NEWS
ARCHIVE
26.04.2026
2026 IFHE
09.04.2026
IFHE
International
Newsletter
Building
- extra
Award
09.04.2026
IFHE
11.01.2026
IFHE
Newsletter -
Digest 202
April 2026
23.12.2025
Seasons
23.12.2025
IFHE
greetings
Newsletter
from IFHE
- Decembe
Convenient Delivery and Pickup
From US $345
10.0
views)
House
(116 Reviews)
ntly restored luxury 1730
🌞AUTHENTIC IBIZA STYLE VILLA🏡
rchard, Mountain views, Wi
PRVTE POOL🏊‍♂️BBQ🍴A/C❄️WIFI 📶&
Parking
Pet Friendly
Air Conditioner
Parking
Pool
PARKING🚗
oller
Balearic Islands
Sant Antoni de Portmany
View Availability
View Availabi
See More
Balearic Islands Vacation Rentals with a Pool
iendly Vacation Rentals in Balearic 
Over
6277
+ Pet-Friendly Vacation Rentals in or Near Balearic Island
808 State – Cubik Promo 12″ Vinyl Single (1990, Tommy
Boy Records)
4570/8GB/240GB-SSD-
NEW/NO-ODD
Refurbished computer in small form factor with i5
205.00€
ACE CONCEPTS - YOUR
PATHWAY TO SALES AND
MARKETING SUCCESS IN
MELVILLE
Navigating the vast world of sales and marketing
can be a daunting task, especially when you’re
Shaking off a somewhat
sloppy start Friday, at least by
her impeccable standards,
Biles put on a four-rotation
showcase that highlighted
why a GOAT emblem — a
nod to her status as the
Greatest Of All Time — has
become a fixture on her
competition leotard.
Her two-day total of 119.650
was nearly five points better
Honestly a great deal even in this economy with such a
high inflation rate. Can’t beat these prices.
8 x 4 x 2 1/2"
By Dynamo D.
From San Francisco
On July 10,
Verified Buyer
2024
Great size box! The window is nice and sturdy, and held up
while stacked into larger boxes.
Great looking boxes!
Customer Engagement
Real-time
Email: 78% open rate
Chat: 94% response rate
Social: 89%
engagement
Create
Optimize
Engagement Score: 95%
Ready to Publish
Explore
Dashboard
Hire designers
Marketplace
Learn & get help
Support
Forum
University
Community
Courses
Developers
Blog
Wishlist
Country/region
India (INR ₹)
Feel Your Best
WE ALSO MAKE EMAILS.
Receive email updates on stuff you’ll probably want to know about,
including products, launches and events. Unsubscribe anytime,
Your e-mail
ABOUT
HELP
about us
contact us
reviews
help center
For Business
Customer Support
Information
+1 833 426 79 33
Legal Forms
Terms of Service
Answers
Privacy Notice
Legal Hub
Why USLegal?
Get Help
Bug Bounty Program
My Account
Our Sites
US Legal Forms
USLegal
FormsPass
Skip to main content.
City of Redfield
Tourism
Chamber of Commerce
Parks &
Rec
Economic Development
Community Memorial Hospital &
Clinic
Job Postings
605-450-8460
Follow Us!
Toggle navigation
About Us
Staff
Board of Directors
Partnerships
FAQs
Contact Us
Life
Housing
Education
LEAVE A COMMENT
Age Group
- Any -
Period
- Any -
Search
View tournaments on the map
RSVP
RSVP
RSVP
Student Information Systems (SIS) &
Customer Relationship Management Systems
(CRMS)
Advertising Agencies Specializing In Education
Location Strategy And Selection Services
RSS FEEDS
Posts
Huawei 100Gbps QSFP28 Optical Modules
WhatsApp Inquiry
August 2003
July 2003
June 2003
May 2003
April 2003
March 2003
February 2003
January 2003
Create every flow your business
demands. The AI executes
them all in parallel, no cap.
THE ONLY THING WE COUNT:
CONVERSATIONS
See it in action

# Instructions for the task:
List each line of the data above that contains the word "Education". Uppercase and lowercase must match.

# Answer section:
Education
Advertising Agencies Specializing In Education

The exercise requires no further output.